Plusieurs animaleries de la région parisienne ont été citées dans les enquêtes en caméra cachée. Des magasins de la région Lyon / Saint-Étienne ont également été mentionnés dans des reportages et enquêtes associatives. Des cas ont aussi été signalés dans l’est de la France (Alsace / Lorraine).
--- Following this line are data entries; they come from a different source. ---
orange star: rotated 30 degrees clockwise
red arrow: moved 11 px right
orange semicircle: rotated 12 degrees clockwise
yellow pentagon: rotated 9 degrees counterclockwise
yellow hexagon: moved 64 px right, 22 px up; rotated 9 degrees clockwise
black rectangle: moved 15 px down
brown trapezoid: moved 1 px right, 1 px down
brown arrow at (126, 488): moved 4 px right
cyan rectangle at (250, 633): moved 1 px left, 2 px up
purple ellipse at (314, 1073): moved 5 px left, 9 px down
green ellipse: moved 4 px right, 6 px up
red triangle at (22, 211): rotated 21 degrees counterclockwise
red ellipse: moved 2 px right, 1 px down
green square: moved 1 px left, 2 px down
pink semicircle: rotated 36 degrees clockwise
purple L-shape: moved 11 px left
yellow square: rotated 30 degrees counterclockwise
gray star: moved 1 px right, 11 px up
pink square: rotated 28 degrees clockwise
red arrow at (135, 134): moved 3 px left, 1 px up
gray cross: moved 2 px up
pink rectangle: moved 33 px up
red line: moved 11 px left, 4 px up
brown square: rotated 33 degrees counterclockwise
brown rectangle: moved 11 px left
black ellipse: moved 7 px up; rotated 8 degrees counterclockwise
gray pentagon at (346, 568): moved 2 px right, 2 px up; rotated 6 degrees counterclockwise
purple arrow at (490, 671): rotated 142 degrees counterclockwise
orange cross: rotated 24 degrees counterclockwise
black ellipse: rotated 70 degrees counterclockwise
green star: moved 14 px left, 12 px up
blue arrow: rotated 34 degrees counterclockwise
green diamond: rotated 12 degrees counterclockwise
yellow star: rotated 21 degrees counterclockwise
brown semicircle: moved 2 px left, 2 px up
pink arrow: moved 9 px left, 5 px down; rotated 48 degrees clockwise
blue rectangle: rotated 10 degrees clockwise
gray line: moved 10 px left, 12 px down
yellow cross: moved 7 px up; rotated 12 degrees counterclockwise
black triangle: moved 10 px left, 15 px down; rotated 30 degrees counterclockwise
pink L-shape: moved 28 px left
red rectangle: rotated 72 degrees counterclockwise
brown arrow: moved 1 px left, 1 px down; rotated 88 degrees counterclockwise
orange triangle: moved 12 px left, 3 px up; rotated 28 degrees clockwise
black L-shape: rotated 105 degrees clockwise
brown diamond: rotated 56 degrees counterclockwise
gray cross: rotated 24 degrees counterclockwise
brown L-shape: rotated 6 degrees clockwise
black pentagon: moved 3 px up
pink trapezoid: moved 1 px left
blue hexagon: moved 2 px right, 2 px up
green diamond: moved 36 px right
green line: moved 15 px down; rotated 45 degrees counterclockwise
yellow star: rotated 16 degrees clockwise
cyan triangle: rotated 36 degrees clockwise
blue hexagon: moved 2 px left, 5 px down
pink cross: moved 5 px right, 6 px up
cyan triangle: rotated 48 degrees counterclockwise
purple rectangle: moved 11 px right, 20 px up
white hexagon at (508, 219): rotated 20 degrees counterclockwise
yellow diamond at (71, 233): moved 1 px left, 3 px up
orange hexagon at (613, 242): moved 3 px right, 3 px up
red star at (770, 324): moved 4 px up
Les associations parlent d’animaux stockés dans des sous-sols ou des pièces non visibles du public.
À l’inverse, plusieurs grandes enseignes nationales comme Maxi Zoo ou Truffaut ont annoncé avoir stoppé la vente de chiens et chats depuis l’entrée en vigueur de la loi (même si elles continuent à vendre d’autres animaux).
POURQUOI PAS DE LISTE OFFICIELLE ?
Il n’existe pas de liste publique des animaleries qui contournent la loi parce que les enquêtes reposent souvent sur des caméras cachées ou des témoignages anonymes. De plus, les infractions n’étant pas poursuivies faute de sanctions claires prévues dans la loi, il est difficile de ne pas risquer soi-même d’être attaqué en diffamation si une liste d’enseignes était rendue publique. Enfin, le contournement de la loi se fait souvent au niveau d’un magasin précis, et pas au niveau de toute l’enseigne. Il est donc imprudent de généraliser.
ANNEXES UTILES
“Ils sont récupérés en click & collect” : ces animaleries qui contournent l’interdiction de vendre des chiens et des chats (21 mars 2025).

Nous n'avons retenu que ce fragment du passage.